Proof: From the definition of the derivative (no Taylor necessary), we have

$$\frac{f(1+h)-f(1)}{h}= \frac{f(1+h)}{h} > \frac{f'(1)}{2}$$

for small $h>0.$ Thus

$$f(1+1/n) > \frac{f'(1)}{2}\cdot\frac{1}{n}$$ for large $n.$ By the comparison test we're done.

Answer 6

"Sophisticated" does not mean "complicated". In my opinion, despite using more sophisticated ideas (asymptotic analysis), your proof is simpler than all of the other current answers — even the one expressing it as a telescoping series.

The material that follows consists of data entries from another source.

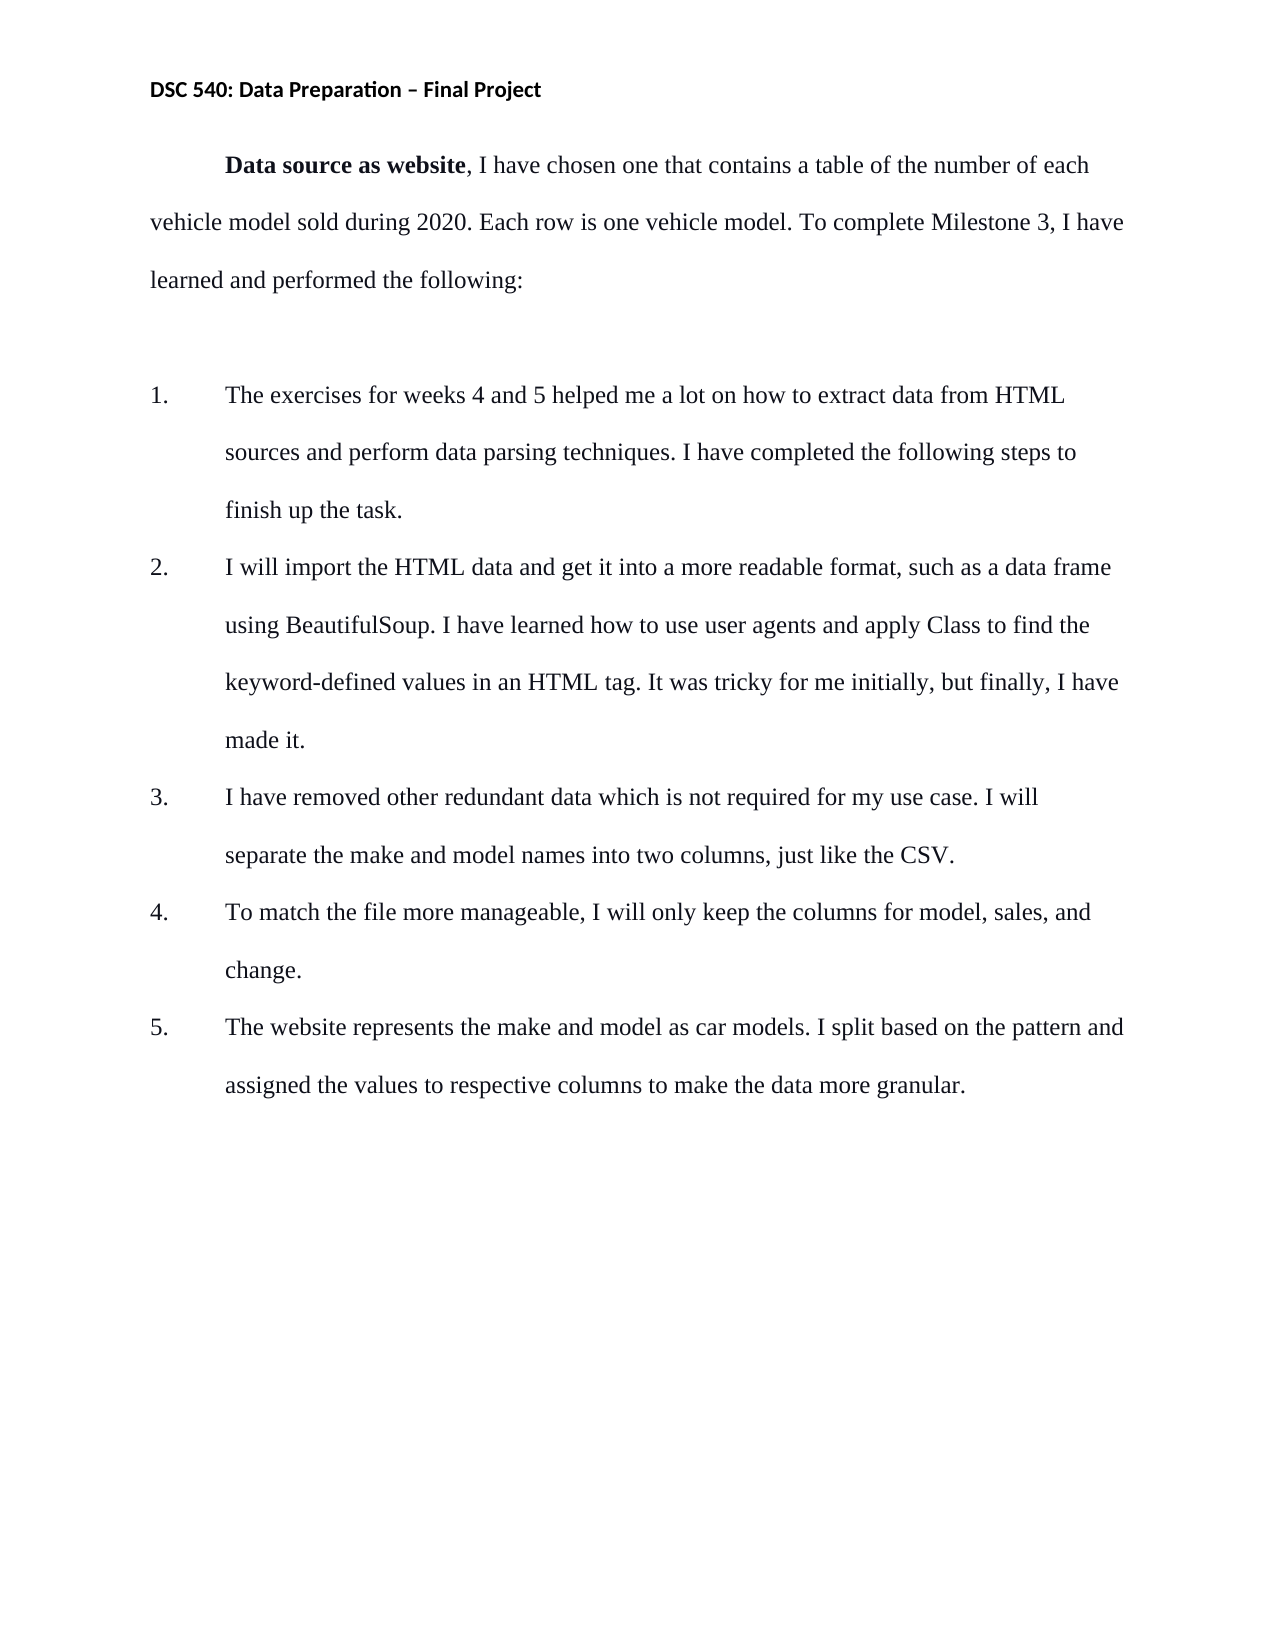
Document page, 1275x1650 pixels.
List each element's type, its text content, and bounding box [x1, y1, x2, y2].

list I will import the HTML data and get it into a more readable format, such as a data frame using BeautifulSoup. I have learned how to use user agents and apply Class to find the keyword-defined values in an HTML tag. It was tricky for me initially, but finally, I have made it. [150, 552, 1125, 754]
list I have removed other redundant data which is not required for my use case. I will separate the make and model names into two columns, just like the CSV. [150, 782, 1125, 869]
text Data source as website, I have chosen one that contains a table of the number of each vehicle model sold during 2020. Each row is one vehicle model. To complete Milestone 3, I have learned and performed the following: [150, 150, 1125, 294]
list The exercises for weeks 4 and 5 helped me a lot on how to extract data from HTML sources and perform data parsing techniques. I have completed the following steps to finish up the task. [150, 380, 1125, 524]
list The website represents the make and model as car models. I split based on the pattern and assigned the values to respective columns to make the data more granular. [150, 1012, 1125, 1099]
list To match the file more manageable, I will only keep the columns for model, sales, and change. [150, 897, 1125, 984]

Incidentally, you possibly made an oversight: to complete the proof,

$$ \sum_{n=1}^{\infty} O\left(\frac{1}{n^2} \right) = O\left( \sum_{n=1}^{\infty} \frac{1}{n^2} \right) = O(1)$$

(also, a remark: for this argument to be valid, it's important that the $O$ on the left is uniform; e.g. the same 'hidden constant' works for all $n$)

Answer 7

You can also use the Abel's summation $$\sum_{n=1}^{N}\log\left(1+\frac{1}{n}\right)=\sum_{n=1}^{N}1\cdot\log\left(1+\frac{1}{n}\right)=N\log\left(1+\frac{1}{N}\right)+\int_{1}^{N}\frac{\left\lfloor t\right\rfloor }{t\left(t+1\right)}dt $$ where $\left\lfloor t\right\rfloor $ is the floor function. Since $\left\lfloor t\right\rfloor =t+O\left(1\right) $ we have $$\sum_{n=1}^{N}\log\left(1+\frac{1}{n}\right)=N\log\left(1+\frac{1}{N}\right)+\log\left(N+1\right)+O\left(1\right) $$ and taking $N\rightarrow\infty$ we can see that the series diverges.